Requirement: A faithful, complete transcript of the entries below, without pictures, should be returned.

___ Data provided

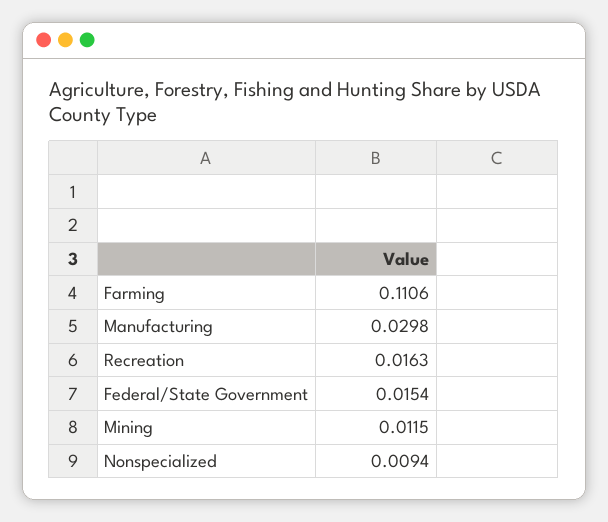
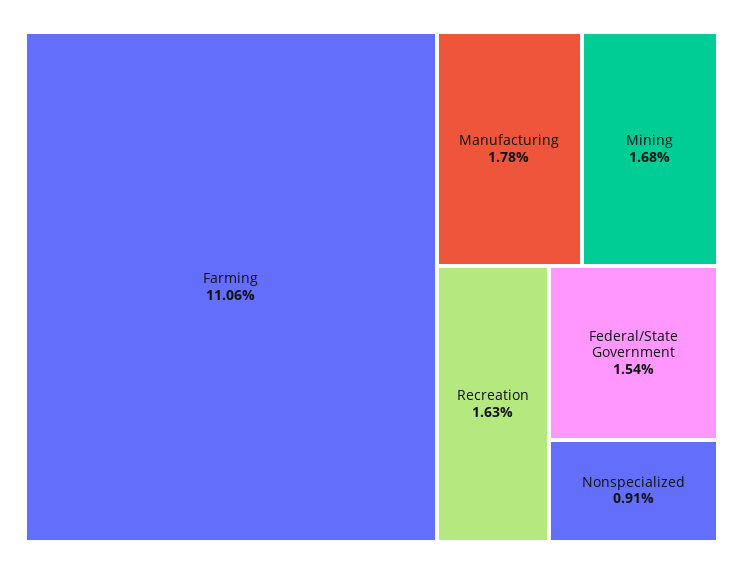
Manufacturing: 0.0298 -> 0.0178
Mining: 0.0115 -> 0.0168
Nonspecialized: 0.0094 -> 0.0091

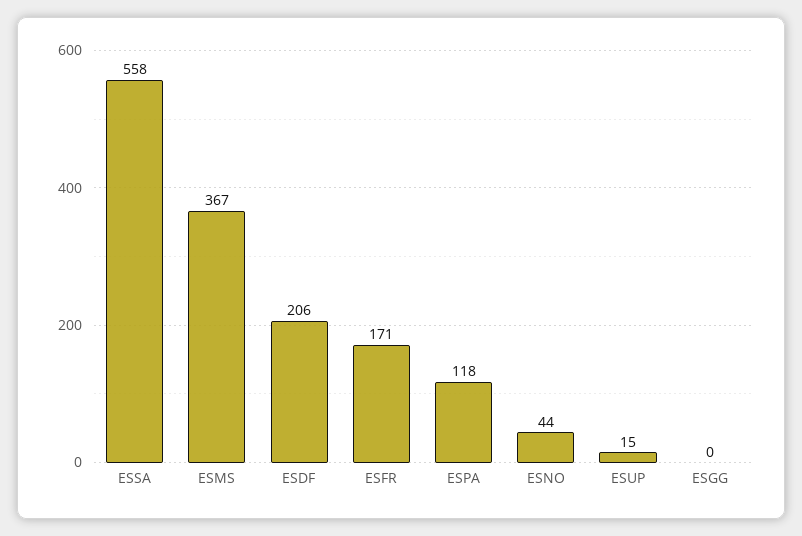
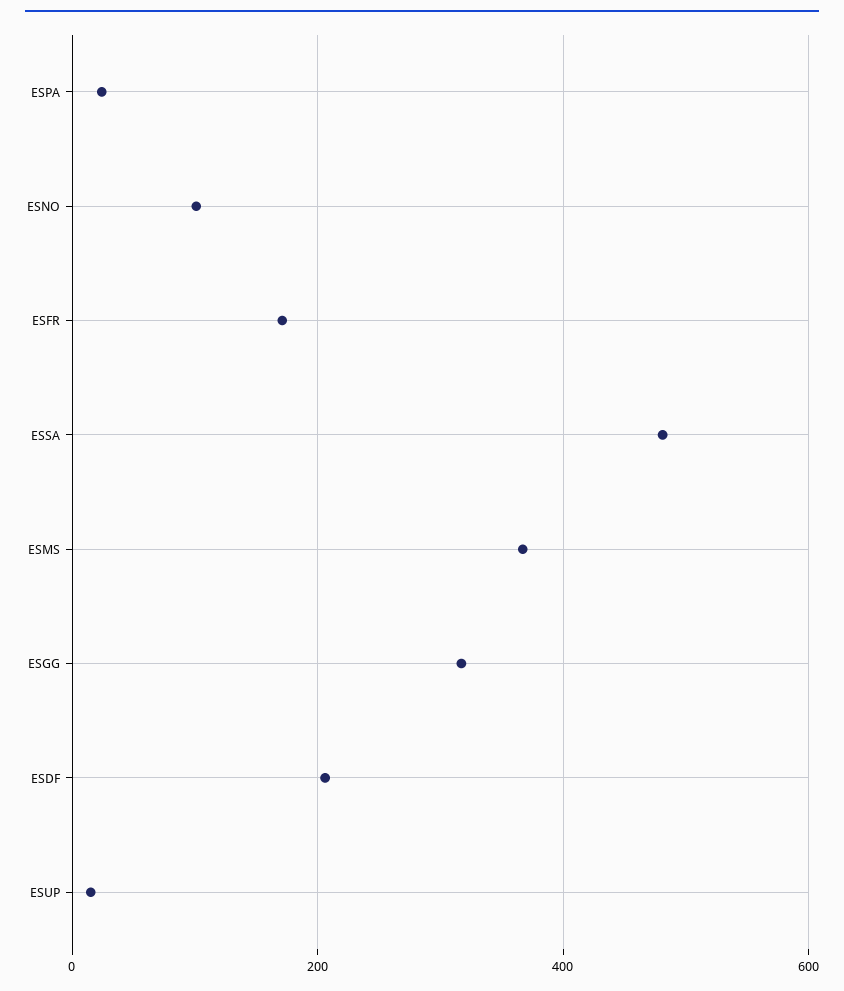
ESSA: 558 -> 480
ESPA: 118 -> 20
ESNO: 44 -> 100
ESGG: 0 -> 320

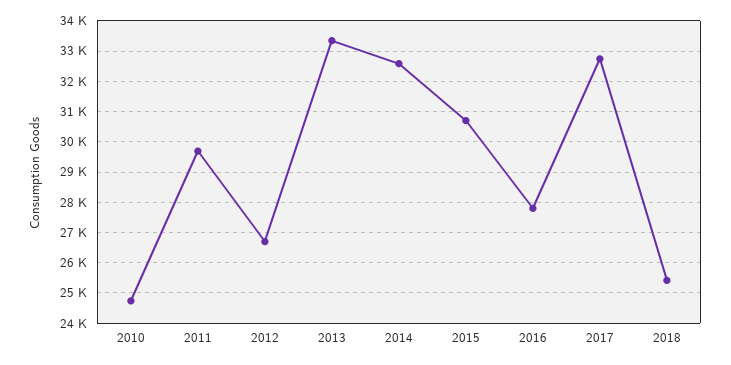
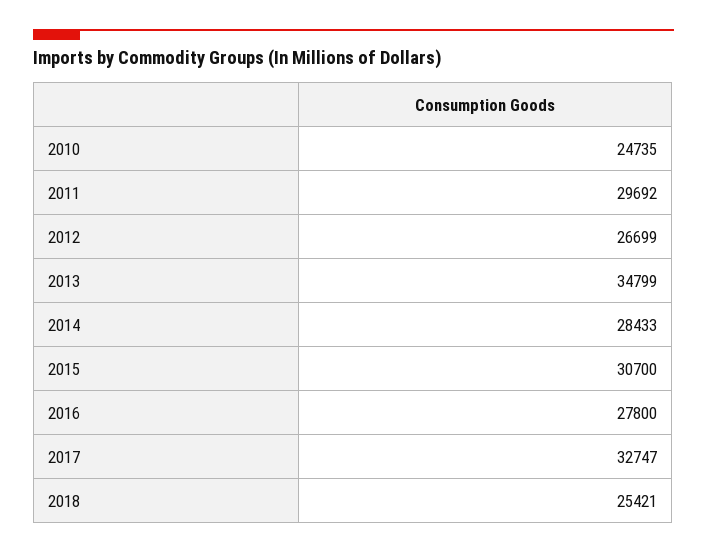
2013: 33400 -> 34799
2014: 32600 -> 28433

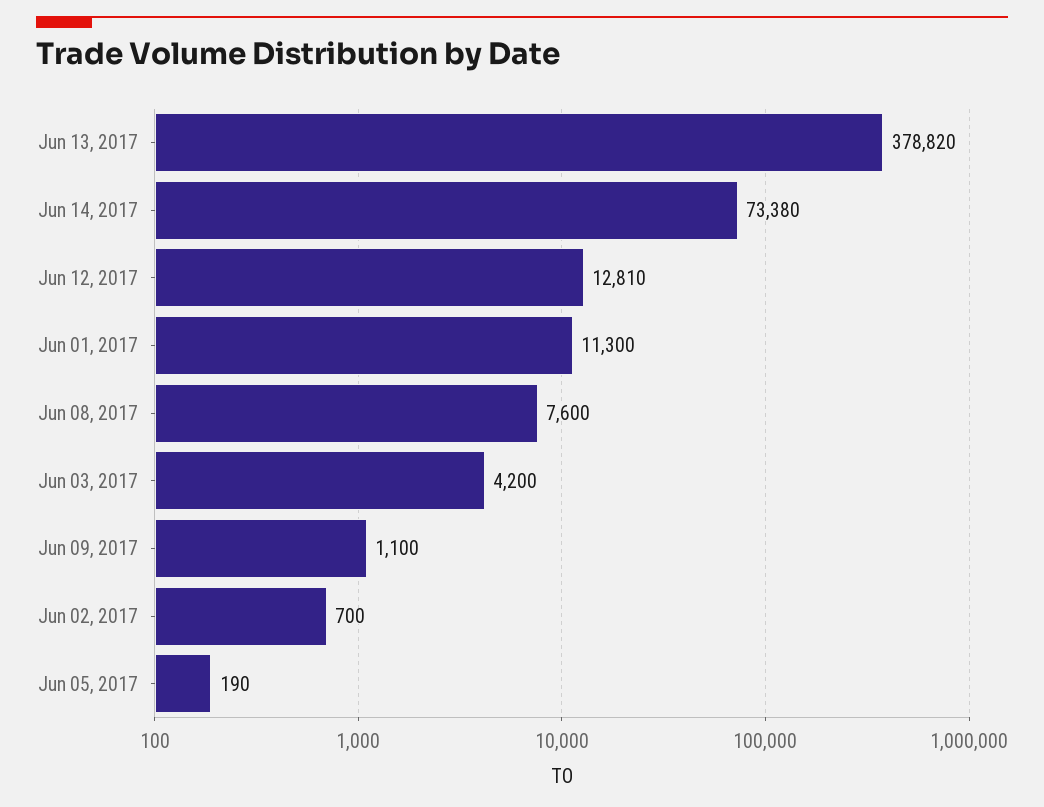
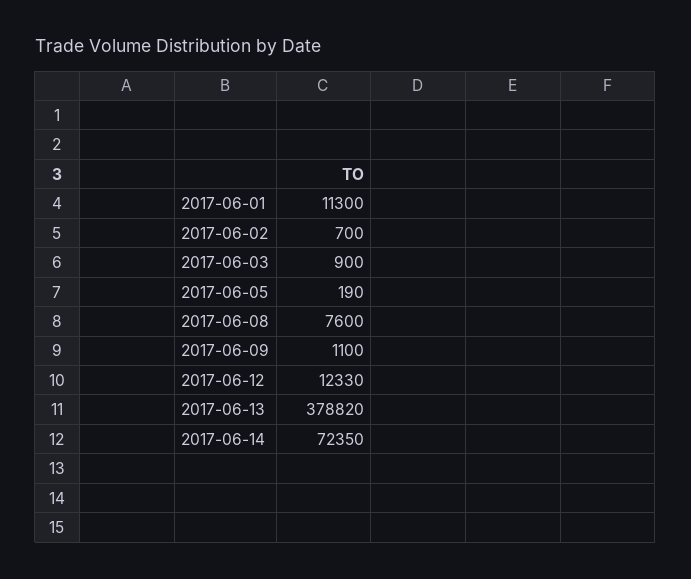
Jun 14, 2017: 73380 -> 72350
Jun 12, 2017: 12810 -> 12330
Jun 03, 2017: 4200 -> 900

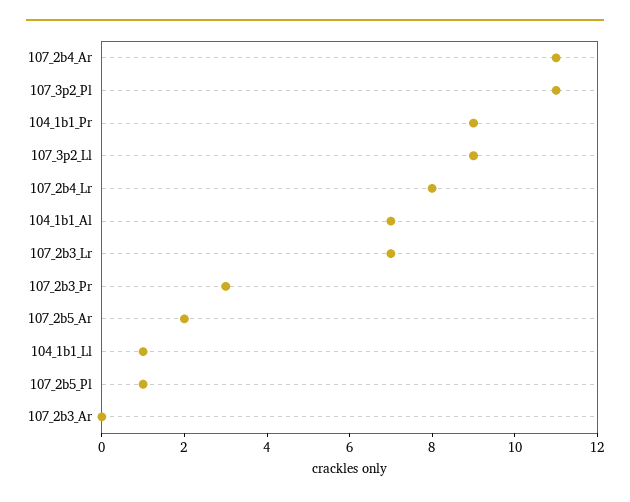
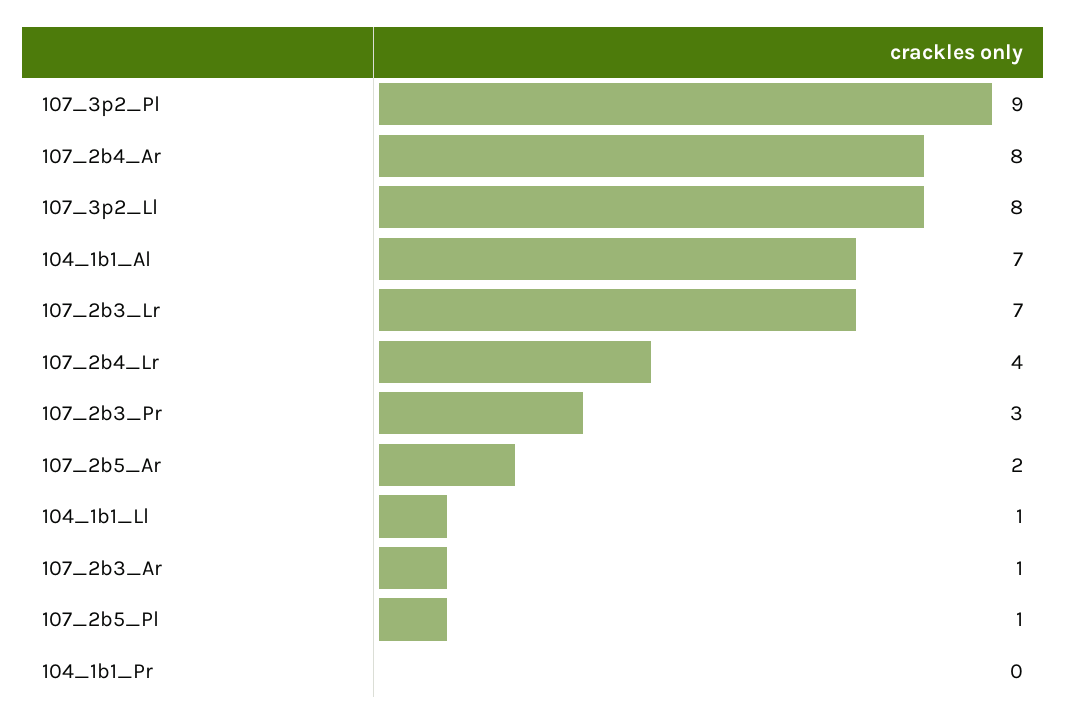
107_2b4_Ar: 11 -> 8
107_3p2_Pl: 11 -> 9
104_1b1_Pr: 9 -> 0
107_3p2_Ll: 9 -> 8
107_2b4_Lr: 8 -> 4
107_2b3_Ar: 0 -> 1

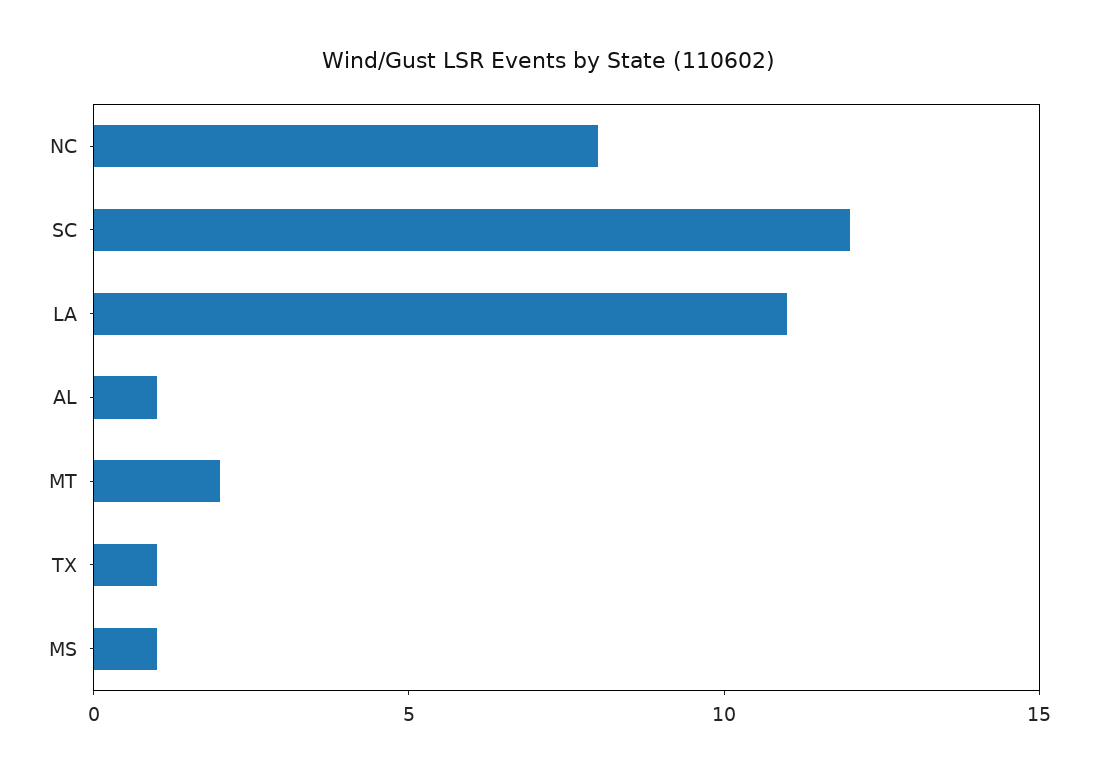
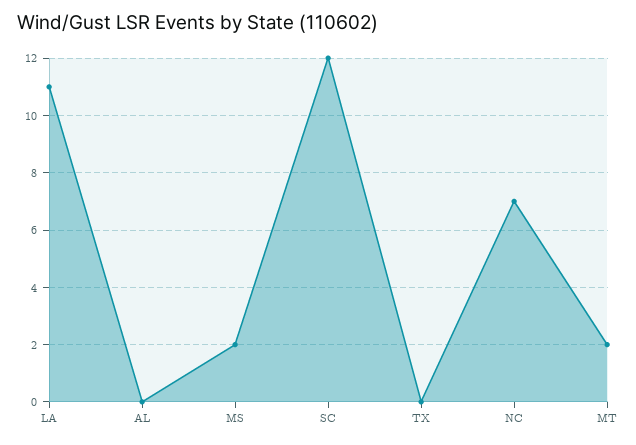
NC: 8 -> 7
AL: 1 -> 0
TX: 1 -> 0
MS: 1 -> 2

______

Result of this task:
Manufacturing: 0.0298 -> 0.0178
Mining: 0.0115 -> 0.0168
Nonspecialized: 0.0094 -> 0.0091

ESSA: 558 -> 480
ESPA: 118 -> 20
ESNO: 44 -> 100
ESGG: 0 -> 320

2013: 33400 -> 34799
2014: 32600 -> 28433

Jun 14, 2017: 73380 -> 72350
Jun 12, 2017: 12810 -> 12330
Jun 03, 2017: 4200 -> 900

107_2b4_Ar: 11 -> 8
107_3p2_Pl: 11 -> 9
104_1b1_Pr: 9 -> 0
107_3p2_Ll: 9 -> 8
107_2b4_Lr: 8 -> 4
107_2b3_Ar: 0 -> 1

NC: 8 -> 7
AL: 1 -> 0
TX: 1 -> 0
MS: 1 -> 2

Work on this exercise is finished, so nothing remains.